Dataset records:
----------------

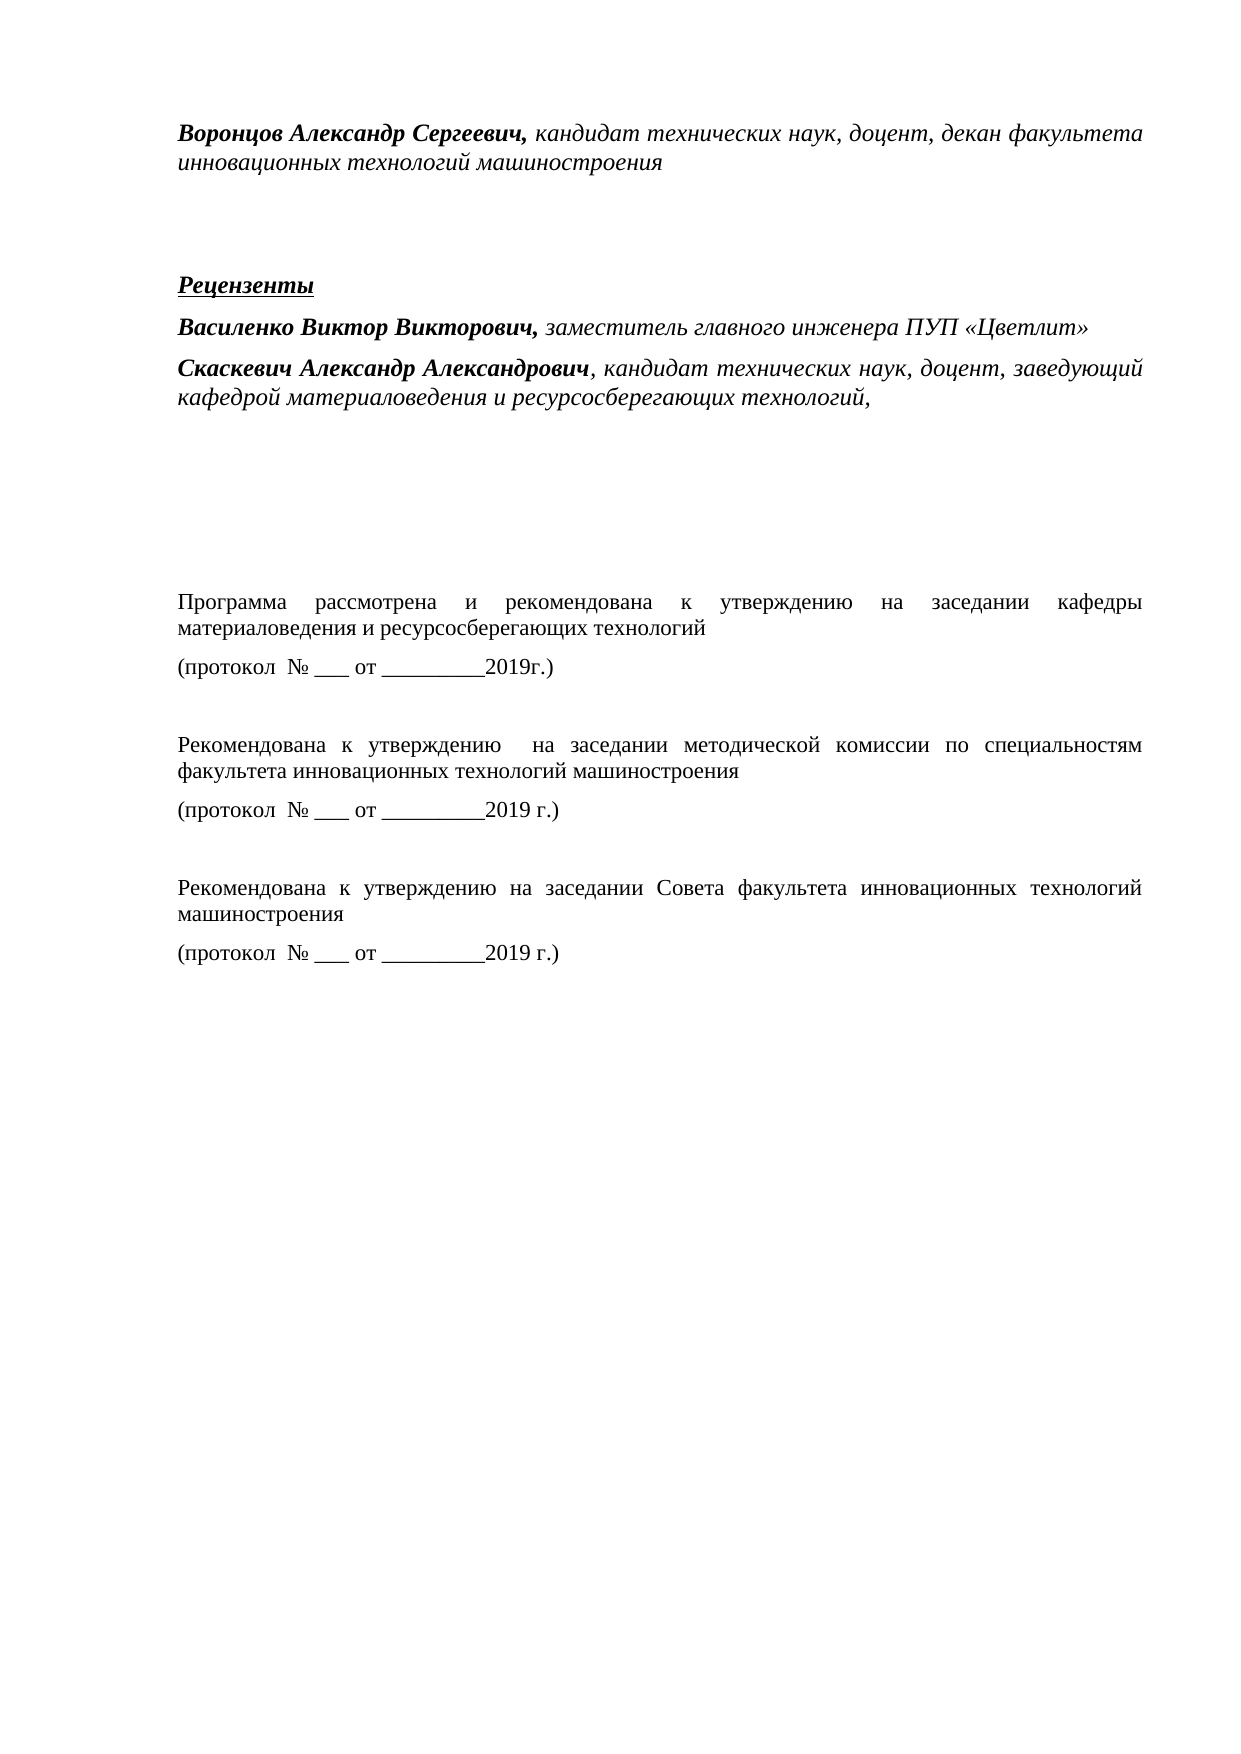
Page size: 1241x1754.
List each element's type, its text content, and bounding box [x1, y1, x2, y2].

text (протокол № ___ от _________2019г.) [177, 653, 1144, 680]
text (протокол № ___ от _________2019 г.) [177, 796, 1144, 823]
text Рекомендована к утверждению на заседании Совета факультета инновационных технологий машиностроения [177, 874, 1144, 927]
text Скаскевич Александр Александрович, кандидат технических наук, доцент, заведующий кафедрой материаловедения и ресурсосберегающих технологий, [177, 353, 1144, 411]
text Рекомендована к утверждению на заседании методической комиссии по специальностям факультета инновационных технологий машиностроения [177, 731, 1144, 784]
text (протокол № ___ от _________2019 г.) [177, 939, 1144, 966]
text Рецензенты [177, 271, 1144, 299]
text Программа рассмотрена и рекомендована к утверждению на заседании кафедры материаловедения и ресурсосберегающих технологий [177, 588, 1144, 641]
text Воронцов Александр Сергеевич, кандидат технических наук, доцент, декан факультета инновационных технологий машиностроения [177, 118, 1144, 176]
text Василенко Виктор Викторович, заместитель главного инженера ПУП «Цветлит» [177, 312, 1144, 341]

----------------

The problem: Restate every line of the listing exactly. Pictures are not part of the copy.

Exercise response:
Page size: 1241x1754.
List each element's type, its text content, and bounding box [x1, y1, x2, y2].

text (протокол № ___ от _________2019г.) [177, 653, 1144, 680]
text (протокол № ___ от _________2019 г.) [177, 796, 1144, 823]
text Рекомендована к утверждению на заседании Совета факультета инновационных технологий машиностроения [177, 874, 1144, 927]
text Скаскевич Александр Александрович, кандидат технических наук, доцент, заведующий кафедрой материаловедения и ресурсосберегающих технологий, [177, 353, 1144, 411]
text Рекомендована к утверждению на заседании методической комиссии по специальностям факультета инновационных технологий машиностроения [177, 731, 1144, 784]
text (протокол № ___ от _________2019 г.) [177, 939, 1144, 966]
text Рецензенты [177, 271, 1144, 299]
text Программа рассмотрена и рекомендована к утверждению на заседании кафедры материаловедения и ресурсосберегающих технологий [177, 588, 1144, 641]
text Воронцов Александр Сергеевич, кандидат технических наук, доцент, декан факультета инновационных технологий машиностроения [177, 118, 1144, 176]
text Василенко Виктор Викторович, заместитель главного инженера ПУП «Цветлит» [177, 312, 1144, 341]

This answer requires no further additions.